What this task involves =
Reproduce all of the data word for word.

Given records =
* * * * * * *

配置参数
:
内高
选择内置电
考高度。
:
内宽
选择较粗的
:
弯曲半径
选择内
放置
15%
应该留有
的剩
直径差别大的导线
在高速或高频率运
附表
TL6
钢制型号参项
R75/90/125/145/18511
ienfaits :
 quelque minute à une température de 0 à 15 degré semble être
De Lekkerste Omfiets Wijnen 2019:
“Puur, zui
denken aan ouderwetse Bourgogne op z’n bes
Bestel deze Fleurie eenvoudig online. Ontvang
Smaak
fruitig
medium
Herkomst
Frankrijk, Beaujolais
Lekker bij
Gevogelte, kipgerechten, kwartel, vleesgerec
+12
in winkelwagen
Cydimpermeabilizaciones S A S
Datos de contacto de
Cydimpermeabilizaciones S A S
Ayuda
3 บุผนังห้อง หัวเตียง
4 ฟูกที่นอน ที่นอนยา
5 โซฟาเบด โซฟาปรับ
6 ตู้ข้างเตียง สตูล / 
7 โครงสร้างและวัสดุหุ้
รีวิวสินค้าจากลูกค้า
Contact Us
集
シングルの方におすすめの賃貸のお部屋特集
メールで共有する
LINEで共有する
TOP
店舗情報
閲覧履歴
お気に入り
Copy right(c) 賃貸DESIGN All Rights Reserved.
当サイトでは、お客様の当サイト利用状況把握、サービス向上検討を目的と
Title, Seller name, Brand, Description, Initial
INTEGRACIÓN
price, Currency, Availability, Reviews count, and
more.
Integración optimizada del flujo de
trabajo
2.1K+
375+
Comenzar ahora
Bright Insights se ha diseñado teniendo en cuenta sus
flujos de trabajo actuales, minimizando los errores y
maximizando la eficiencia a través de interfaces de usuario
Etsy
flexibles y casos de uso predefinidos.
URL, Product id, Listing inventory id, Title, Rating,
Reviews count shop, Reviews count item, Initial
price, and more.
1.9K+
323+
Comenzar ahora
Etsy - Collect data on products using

* * * * * * *

Output of the exercise =
配置参数
:
内高
选择内置电
考高度。
:
内宽
选择较粗的
:
弯曲半径
选择内
放置
15%
应该留有
的剩
直径差别大的导线
在高速或高频率运
附表
TL6
钢制型号参项
R75/90/125/145/18511
ienfaits :
 quelque minute à une température de 0 à 15 degré semble être
De Lekkerste Omfiets Wijnen 2019:
“Puur, zui
denken aan ouderwetse Bourgogne op z’n bes
Bestel deze Fleurie eenvoudig online. Ontvang
Smaak
fruitig
medium
Herkomst
Frankrijk, Beaujolais
Lekker bij
Gevogelte, kipgerechten, kwartel, vleesgerec
+12
in winkelwagen
Cydimpermeabilizaciones S A S
Datos de contacto de
Cydimpermeabilizaciones S A S
Ayuda
3 บุผนังห้อง หัวเตียง
4 ฟูกที่นอน ที่นอนยา
5 โซฟาเบด โซฟาปรับ
6 ตู้ข้างเตียง สตูล / 
7 โครงสร้างและวัสดุหุ้
รีวิวสินค้าจากลูกค้า
Contact Us
集
シングルの方におすすめの賃貸のお部屋特集
メールで共有する
LINEで共有する
TOP
店舗情報
閲覧履歴
お気に入り
Copy right(c) 賃貸DESIGN All Rights Reserved.
当サイトでは、お客様の当サイト利用状況把握、サービス向上検討を目的と
Title, Seller name, Brand, Description, Initial
INTEGRACIÓN
price, Currency, Availability, Reviews count, and
more.
Integración optimizada del flujo de
trabajo
2.1K+
375+
Comenzar ahora
Bright Insights se ha diseñado teniendo en cuenta sus
flujos de trabajo actuales, minimizando los errores y
maximizando la eficiencia a través de interfaces de usuario
Etsy
flexibles y casos de uso predefinidos.
URL, Product id, Listing inventory id, Title, Rating,
Reviews count shop, Reviews count item, Initial
price, and more.
1.9K+
323+
Comenzar ahora
Etsy - Collect data on products using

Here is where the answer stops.